As Obama acts, Atlas shrugs weary shoulders

For almost nine months during the 2008 campaign I wrote about the dangers of Barack Obama's socialist views and liberal voting record -- both in the Illinois State Senate and United States Senate. I argued that his goal of "spreading the wealth" around would amount to a new socialist era in America, with tax and spend policies that were designed to transfer wealth from a shrinking percentage of tax payers to a growing percentage Americans "on the dole". Critics of my views kept telling me that I was wrong -- that Obama is a "new style" politician -- one who understands the importance of compromise and who would govern as a pragmatist from "the center". I was highly skeptical. Nothing in Obama's record led me to believe that he was anything other than a classic "tax and spend" liberal interested in using government for social engineering purposes. "Prove me wrong" I said on many occasions to images of Obama on the television (I said many other things to him as well, but this is a family blog).

Sadly, Obama has instead proven me right. Though he has mastered the image of bipartisanship -- inviting conservative Rick Warren to give the invocation at the inauguration, having Republicans to the White House for tea and cookies -- his actions have shown him to be true to his liberal roots. The so-called "stimulus package" now before the U.S. Senate has become an increasingly unpopular pork-laden spending bill served up by Nancy Pelosi and her cohorts, designed to enact social change rather than economic growth. Rather than choosing a truly bipartisan process for creating the bill -- to include targeted infrastructure spending and tax cuts to stimulate job creation -- Obama chose to throw a bone to every left-wing social and environmental cause, using tax payer money to "stimulate" social policy objectives. As opposition from Republicans grew, Obama chose to attack rather than compromise, lashing out at Republicans for their "tired old ways" of arguing that "government is the problem and that tax cuts are always the answer". To Obama, of course, government is the answer and tax cuts are for the rich -- exactly what you'd expect to hear from a socialist.

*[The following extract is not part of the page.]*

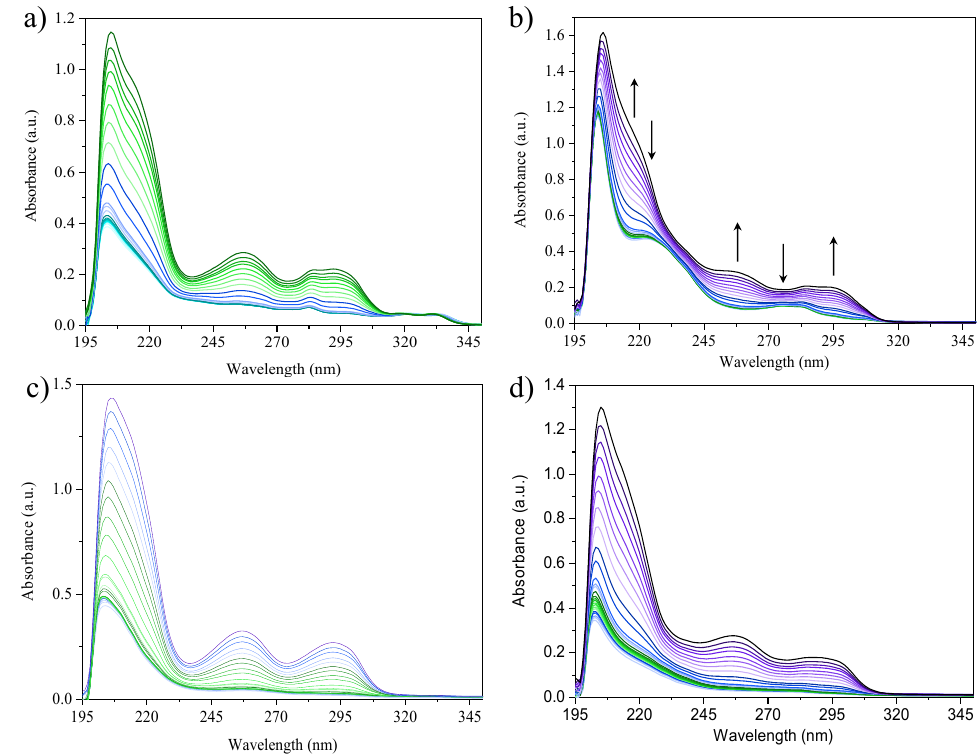
Figure 8. Additive UV-Vis spectra of complexes ( a ) 1 ; ( b ) 2 ; ( c ) 3 and ( d ) 4 performed in a concentration range from 1 × 10 − 9 M to 1 × 10 − 4 M in MeOH as the solvent at 298 K. The arrows indicate the spectral changes upon increasing concentration.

It is amazing to me that Obama calls this a job creation bill, for the only jobs this will create are in the public sector. Doling out cash to people to spend is not the same thing as creating an environment where employers will start to hire again. Businesses require structural relief -- tax relief -- to create the economic incentives necessary to spur new jobs. But Obama doesn't see the private sector as the real engine of growth -- he pointedly sees government in that role. For Obama, an economic stimulus that leads to New Deal-style public works programs is the ticket to getting out of this recession. Never mind that the original New Deal in the 1930s only served to prolong the Great Depression. In the minds of big-government liberals, FDR is a hero, and the conventional orthodoxy that government can solve the people's problems is alive and well.

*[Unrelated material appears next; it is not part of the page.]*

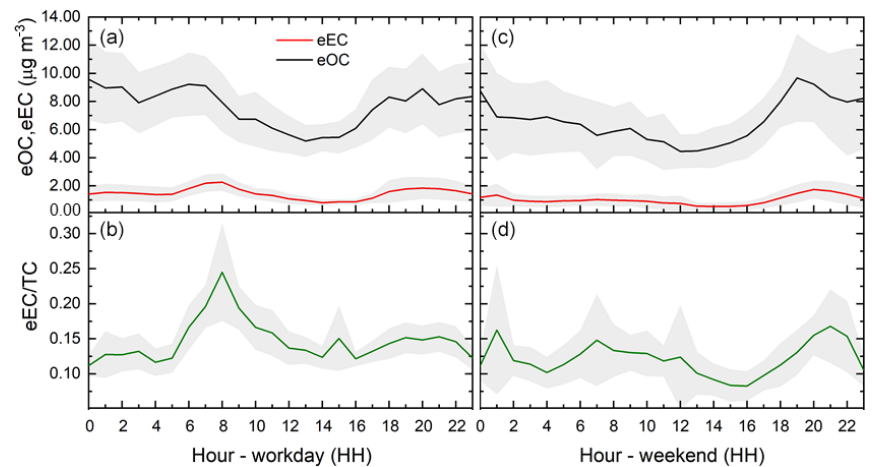
Figure 12. Hourly diurnal profiles for workday (a, b) and weekend (c, d) for eOC (black line) and eEC (red line) and average-eEC-to- average-TC ratio (green line). The shaded gray area represents the 95% confidence interval around the mean value. Time is local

It is hard to stomach what is going on now in Washington -- from the continued wasting of taxpayer's hard earned money to the hypocrisy of Obama's cabinet nominees who don't mind raising people's taxes because they apparently don't pay their own. Now we have the specter of the Federal government telling companies how much they can compensate their top executives because they took public funds -- funds that in certain cases the government forced them to take against their will. It's all so reminiscent of Atlas Shrugged: collectivist action denying the ability for those who create wealth to do so, and then confiscating their gains in the name of societal "good". This cannot -- and will not -- end well.

As I've said many times, elections have consequences. We shall see if a newly resurgent Republicans can use concrete proof of Obama's socialist plans to regain some momentum.